Los Banos Enterprise
- Type: Biweekly newspaper
- Format: Tabloid
- Owner(s): Michael W. Braa
- Founder(s): P.H. Higgins
- Founded: 1891
- Language: English
- Circulation: 16,000
- OCLC number: 20400807
- Website: losbanosenterprise.com

= Los Banos Enterprise =

Newspaper in California

The Los Banos Enterprise is a newspaper that serves the city of Los Banos, California. The paper is printed bi-weekly and has a circulation of 16,000 copies. The paper had been owned by The McClatchy Company since 2003 until the company sold it in 2022 to Michael Braa.

== History ==
The Los Banos Enterprise was founded in March 1891 by Pete H. Higgins. He sold the paper in May 1891 to Carlos O. Freeman. Frank S. Smith bought the paper in 1896. A few years later the Enterprise was owned and operated by Willard Beebe. He bought the Colton News in 1903 and then leased the Enterprise to his brother Gilbert J. Beebe, who ran the paper for two years until his death from erysipelas in 1905. Fred S. Walker then became the owner. In 1906, he bought the Los Banos Advance and absorbed it into his paper. Walker sold the paper in 1908 to Leo H. Bowen and Milam G. Coats.

Mrs. Hazel Bowen took over management in February 1910. She bought the paper that April, and sold it a few days later. The new owner of the Enterprise was Bert A. Wilson. In 1915, Wilson was named post master of Los Banos. Needing to commit attention to his new position, Wilson leased the Enterprise to M.P. Lewis, who had been a foreman in the mechanical department of the paper. W.S. Walker became editor of the paper at that time. Wilson retained ownership of the Enterprise until 1944, when he sold it to Frank Merrick and Floyd R. Melvin.

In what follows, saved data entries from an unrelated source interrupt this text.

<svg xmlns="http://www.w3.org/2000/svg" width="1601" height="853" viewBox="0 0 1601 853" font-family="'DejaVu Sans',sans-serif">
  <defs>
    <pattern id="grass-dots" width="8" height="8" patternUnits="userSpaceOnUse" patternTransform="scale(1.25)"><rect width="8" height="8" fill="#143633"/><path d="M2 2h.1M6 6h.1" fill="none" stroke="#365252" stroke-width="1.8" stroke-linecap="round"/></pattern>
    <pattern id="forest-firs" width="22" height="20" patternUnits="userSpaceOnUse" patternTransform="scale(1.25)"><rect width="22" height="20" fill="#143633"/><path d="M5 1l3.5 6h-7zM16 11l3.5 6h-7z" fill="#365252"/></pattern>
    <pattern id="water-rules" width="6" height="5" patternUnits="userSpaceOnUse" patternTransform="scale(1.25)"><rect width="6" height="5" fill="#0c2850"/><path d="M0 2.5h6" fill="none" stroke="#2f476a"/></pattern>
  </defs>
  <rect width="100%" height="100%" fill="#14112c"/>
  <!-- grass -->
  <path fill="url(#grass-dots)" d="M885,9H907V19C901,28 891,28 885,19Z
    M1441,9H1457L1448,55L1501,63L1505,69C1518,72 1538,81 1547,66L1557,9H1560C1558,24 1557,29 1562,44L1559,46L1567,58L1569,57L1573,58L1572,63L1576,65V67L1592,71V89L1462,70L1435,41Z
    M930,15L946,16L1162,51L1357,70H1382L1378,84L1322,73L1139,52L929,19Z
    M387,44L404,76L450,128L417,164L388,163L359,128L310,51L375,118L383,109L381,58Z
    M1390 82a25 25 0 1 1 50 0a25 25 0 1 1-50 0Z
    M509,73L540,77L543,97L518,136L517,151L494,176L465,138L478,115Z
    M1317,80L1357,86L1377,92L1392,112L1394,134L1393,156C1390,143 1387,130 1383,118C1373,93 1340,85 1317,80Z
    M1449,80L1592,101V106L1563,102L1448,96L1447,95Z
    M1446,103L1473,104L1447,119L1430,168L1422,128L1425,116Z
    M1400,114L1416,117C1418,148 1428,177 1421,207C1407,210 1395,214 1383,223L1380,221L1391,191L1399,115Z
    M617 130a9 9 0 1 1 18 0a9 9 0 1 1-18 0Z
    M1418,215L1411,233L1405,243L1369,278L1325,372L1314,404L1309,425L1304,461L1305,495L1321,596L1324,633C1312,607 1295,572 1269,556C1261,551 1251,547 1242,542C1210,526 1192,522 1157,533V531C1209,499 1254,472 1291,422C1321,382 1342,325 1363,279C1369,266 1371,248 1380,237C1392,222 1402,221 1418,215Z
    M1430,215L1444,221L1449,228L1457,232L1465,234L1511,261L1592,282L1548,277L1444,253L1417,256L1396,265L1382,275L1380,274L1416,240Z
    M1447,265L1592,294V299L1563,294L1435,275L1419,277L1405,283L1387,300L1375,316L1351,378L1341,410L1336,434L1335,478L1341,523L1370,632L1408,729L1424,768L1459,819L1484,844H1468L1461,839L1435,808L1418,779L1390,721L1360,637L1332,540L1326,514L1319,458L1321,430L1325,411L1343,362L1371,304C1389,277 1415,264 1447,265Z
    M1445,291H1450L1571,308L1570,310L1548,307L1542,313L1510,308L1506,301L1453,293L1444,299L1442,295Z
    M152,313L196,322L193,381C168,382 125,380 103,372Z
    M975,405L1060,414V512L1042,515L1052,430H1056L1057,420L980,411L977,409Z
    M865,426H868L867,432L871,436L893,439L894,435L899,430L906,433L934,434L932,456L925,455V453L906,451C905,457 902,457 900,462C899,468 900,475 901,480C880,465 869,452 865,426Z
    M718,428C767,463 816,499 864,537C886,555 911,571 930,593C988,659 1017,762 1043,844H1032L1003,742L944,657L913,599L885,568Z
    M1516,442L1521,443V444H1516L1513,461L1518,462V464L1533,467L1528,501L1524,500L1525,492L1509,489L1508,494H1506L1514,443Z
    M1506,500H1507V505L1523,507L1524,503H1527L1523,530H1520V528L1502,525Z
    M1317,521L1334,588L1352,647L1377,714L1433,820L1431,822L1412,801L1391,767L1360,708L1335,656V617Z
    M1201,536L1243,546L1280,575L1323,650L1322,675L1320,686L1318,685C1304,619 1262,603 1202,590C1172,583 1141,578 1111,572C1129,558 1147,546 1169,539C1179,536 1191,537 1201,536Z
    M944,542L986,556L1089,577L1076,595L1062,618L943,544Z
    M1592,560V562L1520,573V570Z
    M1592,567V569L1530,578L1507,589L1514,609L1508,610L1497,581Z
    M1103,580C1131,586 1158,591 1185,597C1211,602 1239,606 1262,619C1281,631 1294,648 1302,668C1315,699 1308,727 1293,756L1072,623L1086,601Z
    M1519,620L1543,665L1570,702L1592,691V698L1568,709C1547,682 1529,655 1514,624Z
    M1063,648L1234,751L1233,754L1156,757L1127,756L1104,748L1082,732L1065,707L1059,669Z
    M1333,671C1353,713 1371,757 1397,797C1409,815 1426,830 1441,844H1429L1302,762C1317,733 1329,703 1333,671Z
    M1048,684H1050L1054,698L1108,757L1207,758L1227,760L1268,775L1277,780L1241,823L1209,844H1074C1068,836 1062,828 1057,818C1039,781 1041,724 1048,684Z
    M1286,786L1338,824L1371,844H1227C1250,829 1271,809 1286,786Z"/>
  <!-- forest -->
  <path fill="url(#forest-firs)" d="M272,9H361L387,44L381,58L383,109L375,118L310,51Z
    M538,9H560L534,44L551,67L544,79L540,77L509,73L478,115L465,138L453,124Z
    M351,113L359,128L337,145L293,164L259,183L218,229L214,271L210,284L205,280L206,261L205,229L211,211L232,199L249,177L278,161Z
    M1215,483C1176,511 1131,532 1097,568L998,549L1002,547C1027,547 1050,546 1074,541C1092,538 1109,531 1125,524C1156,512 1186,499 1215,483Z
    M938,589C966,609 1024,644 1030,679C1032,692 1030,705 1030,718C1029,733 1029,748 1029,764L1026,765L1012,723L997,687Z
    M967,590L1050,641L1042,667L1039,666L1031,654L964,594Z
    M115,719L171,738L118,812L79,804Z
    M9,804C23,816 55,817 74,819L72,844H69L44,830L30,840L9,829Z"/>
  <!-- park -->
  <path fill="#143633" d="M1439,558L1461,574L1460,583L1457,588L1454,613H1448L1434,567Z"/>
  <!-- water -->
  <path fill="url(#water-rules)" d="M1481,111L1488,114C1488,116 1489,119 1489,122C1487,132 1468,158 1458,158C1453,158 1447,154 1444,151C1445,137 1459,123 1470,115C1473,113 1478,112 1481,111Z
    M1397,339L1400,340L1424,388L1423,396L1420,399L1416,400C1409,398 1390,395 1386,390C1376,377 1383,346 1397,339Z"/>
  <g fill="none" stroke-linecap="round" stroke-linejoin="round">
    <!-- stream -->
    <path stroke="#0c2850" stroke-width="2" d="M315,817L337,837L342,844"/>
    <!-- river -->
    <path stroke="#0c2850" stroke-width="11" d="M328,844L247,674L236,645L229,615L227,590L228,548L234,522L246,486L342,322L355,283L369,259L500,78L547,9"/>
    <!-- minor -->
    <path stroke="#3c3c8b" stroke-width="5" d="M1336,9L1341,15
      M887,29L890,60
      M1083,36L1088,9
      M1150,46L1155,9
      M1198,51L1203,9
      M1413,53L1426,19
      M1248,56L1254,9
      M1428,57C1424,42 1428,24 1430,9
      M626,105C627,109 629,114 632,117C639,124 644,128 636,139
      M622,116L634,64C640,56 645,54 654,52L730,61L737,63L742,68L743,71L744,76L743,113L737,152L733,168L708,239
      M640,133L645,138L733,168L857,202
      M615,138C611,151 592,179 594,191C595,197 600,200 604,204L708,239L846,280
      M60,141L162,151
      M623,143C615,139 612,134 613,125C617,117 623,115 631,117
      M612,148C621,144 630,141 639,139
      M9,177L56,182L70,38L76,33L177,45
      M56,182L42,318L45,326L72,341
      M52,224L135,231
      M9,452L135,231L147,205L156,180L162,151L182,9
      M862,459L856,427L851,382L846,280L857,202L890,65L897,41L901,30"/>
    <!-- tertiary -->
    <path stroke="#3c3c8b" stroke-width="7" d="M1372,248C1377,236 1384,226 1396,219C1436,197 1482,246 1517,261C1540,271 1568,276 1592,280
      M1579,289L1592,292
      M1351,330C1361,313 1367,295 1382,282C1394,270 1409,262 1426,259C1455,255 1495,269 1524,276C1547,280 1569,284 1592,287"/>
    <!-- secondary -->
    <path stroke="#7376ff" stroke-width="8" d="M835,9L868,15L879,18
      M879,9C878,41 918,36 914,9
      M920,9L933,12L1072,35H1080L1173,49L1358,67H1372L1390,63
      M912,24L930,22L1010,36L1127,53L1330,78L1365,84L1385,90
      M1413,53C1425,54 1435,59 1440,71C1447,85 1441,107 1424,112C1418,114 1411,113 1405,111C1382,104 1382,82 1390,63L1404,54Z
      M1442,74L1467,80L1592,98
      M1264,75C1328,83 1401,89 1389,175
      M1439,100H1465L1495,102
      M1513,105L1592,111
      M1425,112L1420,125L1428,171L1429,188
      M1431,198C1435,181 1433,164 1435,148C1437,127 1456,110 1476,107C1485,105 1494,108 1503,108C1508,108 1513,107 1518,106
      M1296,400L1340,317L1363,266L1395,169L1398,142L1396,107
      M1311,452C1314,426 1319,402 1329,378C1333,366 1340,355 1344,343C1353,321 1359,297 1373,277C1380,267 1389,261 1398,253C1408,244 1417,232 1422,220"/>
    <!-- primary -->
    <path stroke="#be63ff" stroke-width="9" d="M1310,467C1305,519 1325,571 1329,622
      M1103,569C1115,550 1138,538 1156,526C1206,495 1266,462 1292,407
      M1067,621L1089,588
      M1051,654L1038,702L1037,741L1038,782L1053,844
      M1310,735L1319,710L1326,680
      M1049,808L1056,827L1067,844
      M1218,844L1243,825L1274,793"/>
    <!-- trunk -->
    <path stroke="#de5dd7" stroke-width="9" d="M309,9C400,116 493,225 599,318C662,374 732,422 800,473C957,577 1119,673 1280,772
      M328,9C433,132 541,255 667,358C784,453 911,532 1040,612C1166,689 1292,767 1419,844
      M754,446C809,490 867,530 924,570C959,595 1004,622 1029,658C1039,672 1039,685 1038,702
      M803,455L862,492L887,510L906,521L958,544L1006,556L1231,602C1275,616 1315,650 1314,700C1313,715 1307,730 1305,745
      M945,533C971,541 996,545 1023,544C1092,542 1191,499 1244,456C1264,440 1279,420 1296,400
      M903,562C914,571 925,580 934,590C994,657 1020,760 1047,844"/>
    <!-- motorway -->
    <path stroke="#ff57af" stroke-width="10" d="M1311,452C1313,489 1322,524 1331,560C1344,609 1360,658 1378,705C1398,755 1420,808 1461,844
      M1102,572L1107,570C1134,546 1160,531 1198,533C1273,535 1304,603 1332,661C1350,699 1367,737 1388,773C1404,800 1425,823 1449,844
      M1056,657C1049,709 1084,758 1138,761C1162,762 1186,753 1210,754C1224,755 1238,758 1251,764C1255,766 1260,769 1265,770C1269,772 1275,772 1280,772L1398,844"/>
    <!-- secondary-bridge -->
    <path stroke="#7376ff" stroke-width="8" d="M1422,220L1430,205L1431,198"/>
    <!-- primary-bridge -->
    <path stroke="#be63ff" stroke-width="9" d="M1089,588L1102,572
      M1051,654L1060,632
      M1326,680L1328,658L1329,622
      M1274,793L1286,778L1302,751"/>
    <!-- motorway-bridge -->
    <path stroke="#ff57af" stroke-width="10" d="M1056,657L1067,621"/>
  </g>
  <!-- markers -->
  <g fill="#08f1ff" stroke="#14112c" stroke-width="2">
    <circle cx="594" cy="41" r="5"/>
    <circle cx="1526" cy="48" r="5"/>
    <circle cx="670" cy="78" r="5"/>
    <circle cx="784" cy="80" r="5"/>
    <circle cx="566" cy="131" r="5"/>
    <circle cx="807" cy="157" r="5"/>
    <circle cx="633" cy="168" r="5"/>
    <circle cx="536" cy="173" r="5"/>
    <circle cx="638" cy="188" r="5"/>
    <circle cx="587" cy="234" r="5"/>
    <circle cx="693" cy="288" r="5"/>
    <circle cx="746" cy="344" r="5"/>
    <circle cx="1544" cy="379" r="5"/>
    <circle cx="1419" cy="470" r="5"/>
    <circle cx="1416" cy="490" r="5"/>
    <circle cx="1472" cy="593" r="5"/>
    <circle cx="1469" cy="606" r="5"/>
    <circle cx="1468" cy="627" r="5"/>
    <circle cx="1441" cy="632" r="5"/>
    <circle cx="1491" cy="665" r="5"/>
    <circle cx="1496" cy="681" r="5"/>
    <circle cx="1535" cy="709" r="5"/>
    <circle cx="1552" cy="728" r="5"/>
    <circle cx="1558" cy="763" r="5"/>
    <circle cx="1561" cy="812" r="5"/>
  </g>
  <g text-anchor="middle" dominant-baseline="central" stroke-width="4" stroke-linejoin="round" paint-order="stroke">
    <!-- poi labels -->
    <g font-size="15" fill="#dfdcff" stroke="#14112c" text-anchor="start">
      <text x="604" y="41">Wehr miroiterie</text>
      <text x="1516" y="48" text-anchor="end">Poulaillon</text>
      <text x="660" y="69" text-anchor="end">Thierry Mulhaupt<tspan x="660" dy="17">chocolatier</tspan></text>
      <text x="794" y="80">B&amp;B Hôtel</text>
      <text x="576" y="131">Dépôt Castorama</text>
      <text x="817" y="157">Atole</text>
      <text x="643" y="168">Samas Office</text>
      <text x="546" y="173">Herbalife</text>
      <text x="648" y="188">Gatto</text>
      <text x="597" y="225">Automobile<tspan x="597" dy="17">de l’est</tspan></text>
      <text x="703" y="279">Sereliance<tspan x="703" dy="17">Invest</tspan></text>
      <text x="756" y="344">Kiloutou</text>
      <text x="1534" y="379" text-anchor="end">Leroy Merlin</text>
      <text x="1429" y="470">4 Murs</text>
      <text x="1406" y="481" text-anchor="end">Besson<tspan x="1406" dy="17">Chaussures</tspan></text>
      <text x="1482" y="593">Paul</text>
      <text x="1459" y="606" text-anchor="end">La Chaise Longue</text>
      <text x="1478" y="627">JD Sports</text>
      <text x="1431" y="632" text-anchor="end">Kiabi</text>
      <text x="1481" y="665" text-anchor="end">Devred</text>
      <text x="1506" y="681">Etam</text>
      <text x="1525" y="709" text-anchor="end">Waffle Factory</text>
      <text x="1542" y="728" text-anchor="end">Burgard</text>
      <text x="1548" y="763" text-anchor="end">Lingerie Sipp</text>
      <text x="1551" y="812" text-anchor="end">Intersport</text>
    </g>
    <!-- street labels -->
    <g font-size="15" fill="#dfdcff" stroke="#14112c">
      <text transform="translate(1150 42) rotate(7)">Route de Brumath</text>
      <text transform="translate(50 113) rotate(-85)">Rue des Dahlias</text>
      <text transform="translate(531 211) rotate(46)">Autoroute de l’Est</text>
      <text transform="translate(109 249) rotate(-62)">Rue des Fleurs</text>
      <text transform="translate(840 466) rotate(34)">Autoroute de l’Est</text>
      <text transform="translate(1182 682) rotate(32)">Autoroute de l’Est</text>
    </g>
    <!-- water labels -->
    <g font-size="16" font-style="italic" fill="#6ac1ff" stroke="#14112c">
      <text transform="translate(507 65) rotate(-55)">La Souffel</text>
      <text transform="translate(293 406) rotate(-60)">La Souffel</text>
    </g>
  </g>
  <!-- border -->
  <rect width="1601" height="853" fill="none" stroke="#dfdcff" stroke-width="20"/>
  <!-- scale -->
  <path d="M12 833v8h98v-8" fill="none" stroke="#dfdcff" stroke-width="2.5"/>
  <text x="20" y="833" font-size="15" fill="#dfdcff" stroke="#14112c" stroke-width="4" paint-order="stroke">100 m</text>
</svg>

In 1963, W.J. McGiffin Newspapers bought the paper from Merrick and Melvin and named J. Frank Knebel as publisher. The company later renamed itself to Brehm Communications and the Enterprise was managed by its subsidiary San Luis Publishing Co., Inc. In 1984, the subsidiary was sold to Lesher Communications, owner of the Merced Sun-Star. In 1995, Lesher sold the Enterprise to USAMedia Group Inc., based in Crystal City, Missouri. The company's name was changed five years later to Pacific Sierra Publishing Company. In 2003, McClatchy purchased the Enterprise, along with the Merced Sun-Star and four other non-dailies, from Pacific Sierra. In 2022, McClatchy sold the Enterprise to Michael Braa.